Sampai jam 1 larut malam, kami masih sibuk membahas cagar budaya. Handphone saya berdering. Sudah banyak pesan agar saya kembali ke hotel. Membahas cagar budaya. Harus selesai esoknya. Padahal, hari libur. Besok hari Minggu.
Saya berdiri hendak pulang. Pertunjukan hampir selesai. “Aku menumpang ya,” kata Julina Martha Hutapea. Ia seorang pemain mossak. Dia bercerita banyak tentang mossak. Baginya, mossak adalah perlindungan diri. Bukan perkelahian.

Menurutnya, mossak pertama adalah dari Si Boru Pareme. Tepat ketika ia melindungi bortian dari Babiat Sitelpang. Harimau berkaki tiga. Harimau itu jadi temannya. Saya tak menolak. Tapi tentu saja tak setuju sepenuhnya.

Hanya memang, setelah itu kita akan mendengar cerita selanjutnya. Babiat Sitelpang menjadi guru. Guru untuk dunia bela diri. Juga guru untuk pengetahuan lain. Siapa Babiat Sitelpang? Ya, binatang biasa. Tepatnya harimau berkaki tiga.
Namun, saya punya persepsi lain. Ada kemungkinan, Babiat Sitelpang itu adalah jelmaan leluhur. Kita tahu, ada Raja Uti. Dia punya tujuh rupa. Bisa menyerupai binatang. Sitor Situmorang pernah membuat tulisan. Tentang wajah Raja Biak-Biak.

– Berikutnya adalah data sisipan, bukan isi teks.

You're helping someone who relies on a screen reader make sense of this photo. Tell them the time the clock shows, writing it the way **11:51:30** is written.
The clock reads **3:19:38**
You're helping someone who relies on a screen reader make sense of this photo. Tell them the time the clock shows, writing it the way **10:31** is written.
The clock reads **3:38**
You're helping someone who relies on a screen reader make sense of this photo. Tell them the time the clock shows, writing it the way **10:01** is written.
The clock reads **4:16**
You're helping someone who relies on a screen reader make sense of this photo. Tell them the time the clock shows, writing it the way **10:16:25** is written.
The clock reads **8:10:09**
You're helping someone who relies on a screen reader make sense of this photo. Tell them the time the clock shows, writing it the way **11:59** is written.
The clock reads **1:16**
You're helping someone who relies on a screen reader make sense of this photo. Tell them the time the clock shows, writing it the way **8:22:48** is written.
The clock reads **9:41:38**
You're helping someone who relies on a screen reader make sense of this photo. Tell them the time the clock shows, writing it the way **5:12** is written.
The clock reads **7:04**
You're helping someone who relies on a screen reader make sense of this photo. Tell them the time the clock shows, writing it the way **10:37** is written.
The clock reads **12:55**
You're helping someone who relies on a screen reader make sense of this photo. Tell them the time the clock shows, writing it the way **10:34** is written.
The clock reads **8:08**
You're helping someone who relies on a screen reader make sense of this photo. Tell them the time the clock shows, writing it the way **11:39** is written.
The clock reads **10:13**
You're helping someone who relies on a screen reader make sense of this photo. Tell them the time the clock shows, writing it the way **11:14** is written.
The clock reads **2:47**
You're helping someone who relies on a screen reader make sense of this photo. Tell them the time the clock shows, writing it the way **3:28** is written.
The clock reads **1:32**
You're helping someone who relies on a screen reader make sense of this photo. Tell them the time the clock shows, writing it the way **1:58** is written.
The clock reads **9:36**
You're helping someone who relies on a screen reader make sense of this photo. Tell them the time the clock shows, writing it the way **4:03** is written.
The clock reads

Ya, Raja Uti Istimewa. Namanya banyak. Terkadang Ompu Gumeleng-geleng. Juga Raja Biak-Biak. Tapi, kita tahu kemudian, Siboru Pareme punya anak. Namanya Raja Lontung. Raja Lontung punya saudara. Namanya Raja Borbor. Mereka berbeda ibu.
Saribu Raja seorang petualang. Ia mempunyai istri baru. Tepat setelah menang melawan Raja Homang. Raja Homang memberi hadiah. Seorang istri bagi Saribu Raja. Lahirlah Raja Borbor. Kemudian, Saribu Raja berpetualang lagi.
Raja Lontung mencari ayahnya. Pun Raja Borbor. Hingga kemudian mereka bertemu. Mereka tak saling kenal. Lalu, berkelahi. Mossak menjadi andalan. Lama mereka berkelahi. Tak ada menang. Tak ada yang kalah. Mereka pun berkenalan.
Rupanya, mereka punya ayah yang sama. Mungkin juga guru yang sama. Itulah dunia mossak. Diajarkan Babiat Sitelpang. Mungkin ia Raja Uti. Monsak terus dipelajari. Hingga pada raja-raja berikutnya. Sisingamangaraja punya Parhudamdam.
Victor Herman Silaen berpikiran identik. Monsak adalah puncak. Monsak harus ada setelah tortor. Tortor rupanya tidak cukup sakral lagi sebagai doa. Maka, muncullah Mossak. Maka Mossak adalah doa. Mossak bukan soal bela diri semata.
Pada suatu ketika, begitu juga dengan Sori Sitanggang. Ia parmossak tulen. Bercerita kami secara sekilas. Tepat pada penampilan dokumenter Na I Hasagian. Baginya, monsak sangat suci. Monsak bukan soal gerak tubuh berkelahi.
Banyak parmonsak yang selalu saya tanya. Termasuk skripsi dari anak sanggar Sion Nauli. Kebetulan, mengangkat Mossak. Dua skripsi dari dua orang. Sayang, saya belum bertanya secara lebih mendalam. Biarlah suatu saat nanti.
Adalah lagi GJM. Dan tentu saja Herman Nababan. Ada yang istimewa dari Herman Nababan. Ia mendirikan Sanggar Nabasa. Ia petualang juga. Mempelajari Mossak dari pintu ke pintu. Parmonsak memang begitu: petualang dan mencari tahu.
Saya berandai-andai. Bagaimana jika monsak disebut sebagai perkelahian saja dan tidak mendidik. Ia tak setuju. Bahkan, jika ada orang yang mengatakan monsak tak mendidik, ia akan membawa parmonsak kepada orang tersebut.
Kita tantang dan tuntut orang tersebut. Itu cukup serius. Tentu saja Mossak adalah pendidikan. Monsak bukan hanya perkelahian. Saya menarik diri. Monsak bukan hanya perkelahian. Jadi, jika ada yang bilang monsak tak mendidik, saya akan menghardik orang tersebut. Itu janji saya.